Saved data entries
--- START ---

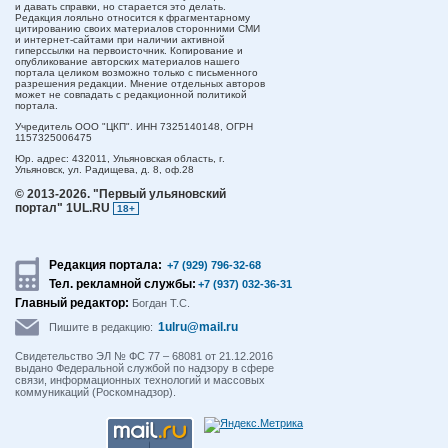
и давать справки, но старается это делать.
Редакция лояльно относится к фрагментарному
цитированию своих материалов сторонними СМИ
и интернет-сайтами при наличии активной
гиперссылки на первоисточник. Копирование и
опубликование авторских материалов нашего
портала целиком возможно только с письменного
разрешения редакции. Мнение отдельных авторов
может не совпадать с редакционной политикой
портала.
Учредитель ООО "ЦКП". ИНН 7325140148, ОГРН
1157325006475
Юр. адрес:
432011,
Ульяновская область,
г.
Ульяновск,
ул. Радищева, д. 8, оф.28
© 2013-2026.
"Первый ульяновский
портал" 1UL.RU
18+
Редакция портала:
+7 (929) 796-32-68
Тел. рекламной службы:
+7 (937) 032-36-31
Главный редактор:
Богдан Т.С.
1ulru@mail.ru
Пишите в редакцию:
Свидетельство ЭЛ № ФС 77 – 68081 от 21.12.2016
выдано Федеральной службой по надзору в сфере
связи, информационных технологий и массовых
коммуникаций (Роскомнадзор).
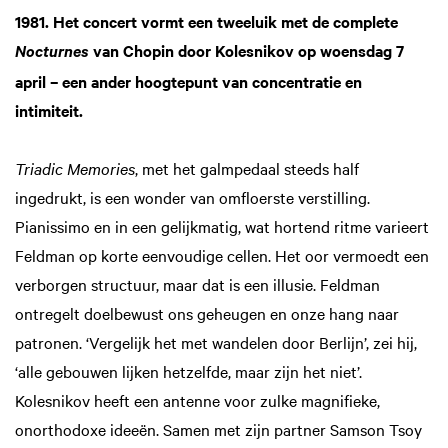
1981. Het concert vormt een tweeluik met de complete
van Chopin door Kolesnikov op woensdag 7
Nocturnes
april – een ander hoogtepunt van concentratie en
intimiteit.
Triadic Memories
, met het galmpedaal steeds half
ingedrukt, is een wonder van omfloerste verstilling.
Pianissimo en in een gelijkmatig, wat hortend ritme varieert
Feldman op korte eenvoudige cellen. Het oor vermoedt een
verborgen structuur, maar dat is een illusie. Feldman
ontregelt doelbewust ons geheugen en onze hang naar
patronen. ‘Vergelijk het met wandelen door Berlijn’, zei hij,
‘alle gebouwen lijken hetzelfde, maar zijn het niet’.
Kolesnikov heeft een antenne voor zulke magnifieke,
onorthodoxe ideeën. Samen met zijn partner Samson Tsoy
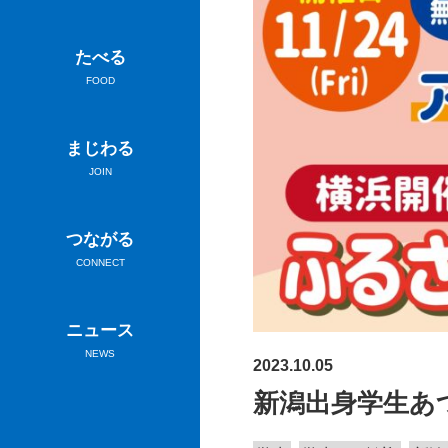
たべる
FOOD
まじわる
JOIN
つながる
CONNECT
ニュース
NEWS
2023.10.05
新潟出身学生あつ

--- END ---
--- START ---

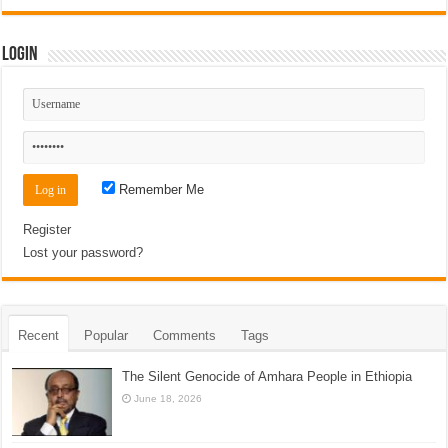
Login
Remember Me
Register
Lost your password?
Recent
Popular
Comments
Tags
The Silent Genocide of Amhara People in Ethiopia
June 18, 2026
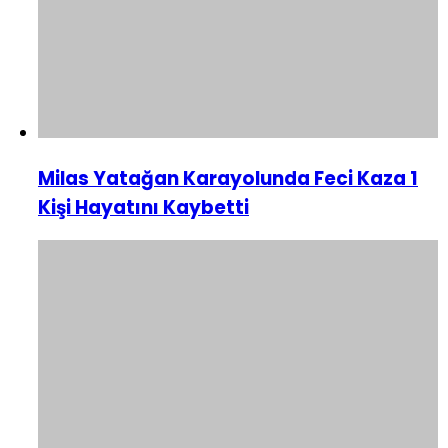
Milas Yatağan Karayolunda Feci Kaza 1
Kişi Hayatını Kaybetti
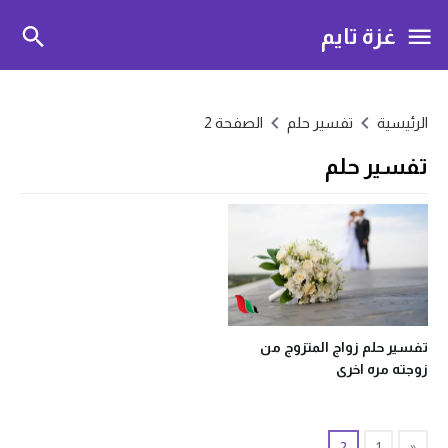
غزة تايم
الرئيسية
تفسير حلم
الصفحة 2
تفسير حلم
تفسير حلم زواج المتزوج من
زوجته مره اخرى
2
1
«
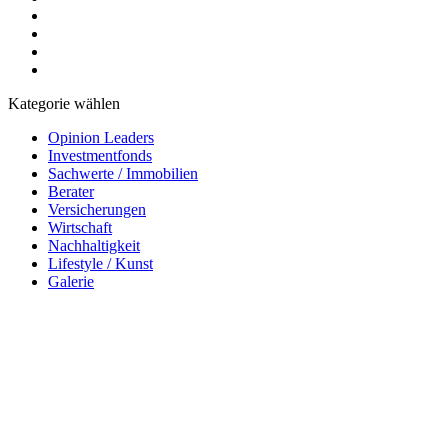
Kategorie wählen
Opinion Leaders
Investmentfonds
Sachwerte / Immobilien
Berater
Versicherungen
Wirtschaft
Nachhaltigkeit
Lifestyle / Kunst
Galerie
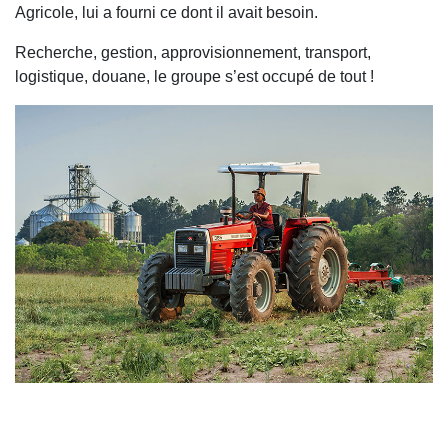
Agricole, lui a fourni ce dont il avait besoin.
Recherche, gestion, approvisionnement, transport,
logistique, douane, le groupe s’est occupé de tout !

--- END ---

• [TASK INSTRUCTIONS]: Show each line of the saved data entries that contains the word "материалов". Treat uppercase and lowercase letters as different when matching.

• [ANSWER SPACE]:
цитированию своих материалов сторонними СМИ
опубликование авторских материалов нашего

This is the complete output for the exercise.